- [MATERIALS PROVIDED]:
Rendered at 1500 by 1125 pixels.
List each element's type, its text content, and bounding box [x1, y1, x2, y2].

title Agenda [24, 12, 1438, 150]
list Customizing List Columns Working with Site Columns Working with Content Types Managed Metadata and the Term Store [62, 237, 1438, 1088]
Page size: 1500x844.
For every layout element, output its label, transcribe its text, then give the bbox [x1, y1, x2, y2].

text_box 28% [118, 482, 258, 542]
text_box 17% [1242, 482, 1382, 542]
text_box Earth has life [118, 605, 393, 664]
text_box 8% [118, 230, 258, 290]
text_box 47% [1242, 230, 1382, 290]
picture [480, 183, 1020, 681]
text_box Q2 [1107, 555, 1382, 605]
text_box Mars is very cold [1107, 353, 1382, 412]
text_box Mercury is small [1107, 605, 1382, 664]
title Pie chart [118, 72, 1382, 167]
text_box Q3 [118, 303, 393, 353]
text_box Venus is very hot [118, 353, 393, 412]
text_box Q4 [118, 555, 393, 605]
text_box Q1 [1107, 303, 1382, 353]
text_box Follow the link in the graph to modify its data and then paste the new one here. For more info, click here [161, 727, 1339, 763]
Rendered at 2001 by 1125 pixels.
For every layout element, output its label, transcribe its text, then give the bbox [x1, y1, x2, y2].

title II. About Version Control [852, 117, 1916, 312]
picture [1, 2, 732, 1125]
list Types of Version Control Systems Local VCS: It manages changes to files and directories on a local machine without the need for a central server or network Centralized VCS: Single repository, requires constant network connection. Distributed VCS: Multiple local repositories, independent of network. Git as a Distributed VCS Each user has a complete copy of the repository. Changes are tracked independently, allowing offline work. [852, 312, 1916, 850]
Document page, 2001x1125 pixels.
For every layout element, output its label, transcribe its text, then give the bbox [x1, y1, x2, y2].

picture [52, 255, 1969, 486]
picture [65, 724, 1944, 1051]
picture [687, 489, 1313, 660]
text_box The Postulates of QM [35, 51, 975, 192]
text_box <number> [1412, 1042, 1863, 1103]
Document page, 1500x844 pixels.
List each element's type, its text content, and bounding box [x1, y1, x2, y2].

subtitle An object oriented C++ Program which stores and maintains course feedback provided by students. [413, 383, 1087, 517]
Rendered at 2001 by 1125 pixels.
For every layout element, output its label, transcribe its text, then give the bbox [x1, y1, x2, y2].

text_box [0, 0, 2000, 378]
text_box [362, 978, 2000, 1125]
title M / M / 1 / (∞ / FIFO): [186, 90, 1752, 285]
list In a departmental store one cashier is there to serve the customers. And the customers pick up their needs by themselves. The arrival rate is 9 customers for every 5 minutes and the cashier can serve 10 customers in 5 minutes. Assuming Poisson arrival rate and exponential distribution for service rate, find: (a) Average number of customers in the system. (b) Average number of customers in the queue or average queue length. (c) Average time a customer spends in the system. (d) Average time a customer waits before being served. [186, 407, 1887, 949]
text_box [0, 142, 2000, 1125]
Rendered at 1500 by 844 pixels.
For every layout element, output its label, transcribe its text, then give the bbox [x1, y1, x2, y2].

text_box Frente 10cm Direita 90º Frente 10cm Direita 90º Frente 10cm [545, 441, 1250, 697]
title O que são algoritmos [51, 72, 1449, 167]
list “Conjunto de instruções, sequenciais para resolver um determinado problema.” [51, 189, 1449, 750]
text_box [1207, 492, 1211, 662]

- [WHAT TO DO]:
Give the data back exactly as it stands.

- [EXERCISE SOLUTION]:
Rendered at 1500 by 1125 pixels.
List each element's type, its text content, and bounding box [x1, y1, x2, y2].

title Agenda [24, 12, 1438, 150]
list Customizing List Columns Working with Site Columns Working with Content Types Managed Metadata and the Term Store [62, 237, 1438, 1088]
Page size: 1500x844.
For every layout element, output its label, transcribe its text, then give the bbox [x1, y1, x2, y2].

text_box 28% [118, 482, 258, 542]
text_box 17% [1242, 482, 1382, 542]
text_box Earth has life [118, 605, 393, 664]
text_box 8% [118, 230, 258, 290]
text_box 47% [1242, 230, 1382, 290]
picture [480, 183, 1020, 681]
text_box Q2 [1107, 555, 1382, 605]
text_box Mars is very cold [1107, 353, 1382, 412]
text_box Mercury is small [1107, 605, 1382, 664]
title Pie chart [118, 72, 1382, 167]
text_box Q3 [118, 303, 393, 353]
text_box Venus is very hot [118, 353, 393, 412]
text_box Q4 [118, 555, 393, 605]
text_box Q1 [1107, 303, 1382, 353]
text_box Follow the link in the graph to modify its data and then paste the new one here. For more info, click here [161, 727, 1339, 763]
Rendered at 2001 by 1125 pixels.
For every layout element, output its label, transcribe its text, then give the bbox [x1, y1, x2, y2].

title II. About Version Control [852, 117, 1916, 312]
picture [1, 2, 732, 1125]
list Types of Version Control Systems Local VCS: It manages changes to files and directories on a local machine without the need for a central server or network Centralized VCS: Single repository, requires constant network connection. Distributed VCS: Multiple local repositories, independent of network. Git as a Distributed VCS Each user has a complete copy of the repository. Changes are tracked independently, allowing offline work. [852, 312, 1916, 850]
Document page, 2001x1125 pixels.
For every layout element, output its label, transcribe its text, then give the bbox [x1, y1, x2, y2].

picture [52, 255, 1969, 486]
picture [65, 724, 1944, 1051]
picture [687, 489, 1313, 660]
text_box The Postulates of QM [35, 51, 975, 192]
text_box <number> [1412, 1042, 1863, 1103]
Document page, 1500x844 pixels.
List each element's type, its text content, and bounding box [x1, y1, x2, y2].

subtitle An object oriented C++ Program which stores and maintains course feedback provided by students. [413, 383, 1087, 517]
Rendered at 2001 by 1125 pixels.
For every layout element, output its label, transcribe its text, then give the bbox [x1, y1, x2, y2].

text_box [0, 0, 2000, 378]
text_box [362, 978, 2000, 1125]
title M / M / 1 / (∞ / FIFO): [186, 90, 1752, 285]
list In a departmental store one cashier is there to serve the customers. And the customers pick up their needs by themselves. The arrival rate is 9 customers for every 5 minutes and the cashier can serve 10 customers in 5 minutes. Assuming Poisson arrival rate and exponential distribution for service rate, find: (a) Average number of customers in the system. (b) Average number of customers in the queue or average queue length. (c) Average time a customer spends in the system. (d) Average time a customer waits before being served. [186, 407, 1887, 949]
text_box [0, 142, 2000, 1125]
Rendered at 1500 by 844 pixels.
For every layout element, output its label, transcribe its text, then give the bbox [x1, y1, x2, y2].

text_box Frente 10cm Direita 90º Frente 10cm Direita 90º Frente 10cm [545, 441, 1250, 697]
title O que são algoritmos [51, 72, 1449, 167]
list “Conjunto de instruções, sequenciais para resolver um determinado problema.” [51, 189, 1449, 750]
text_box [1207, 492, 1211, 662]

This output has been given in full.